*Exercise description*:
The reply should contain all of the data below, word for word.

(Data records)

★ ★ ★ ★

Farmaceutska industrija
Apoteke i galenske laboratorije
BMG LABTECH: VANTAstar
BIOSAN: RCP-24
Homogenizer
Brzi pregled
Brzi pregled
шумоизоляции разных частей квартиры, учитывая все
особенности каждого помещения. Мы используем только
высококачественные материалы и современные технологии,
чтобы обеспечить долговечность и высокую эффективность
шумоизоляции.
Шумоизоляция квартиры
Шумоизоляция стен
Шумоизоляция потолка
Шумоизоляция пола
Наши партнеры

★ ★ ★ ★

*Result of the task*:
Farmaceutska industrija
Apoteke i galenske laboratorije
BMG LABTECH: VANTAstar
BIOSAN: RCP-24
Homogenizer
Brzi pregled
Brzi pregled
шумоизоляции разных частей квартиры, учитывая все
особенности каждого помещения. Мы используем только
высококачественные материалы и современные технологии,
чтобы обеспечить долговечность и высокую эффективность
шумоизоляции.
Шумоизоляция квартиры
Шумоизоляция стен
Шумоизоляция потолка
Шумоизоляция пола
Наши партнеры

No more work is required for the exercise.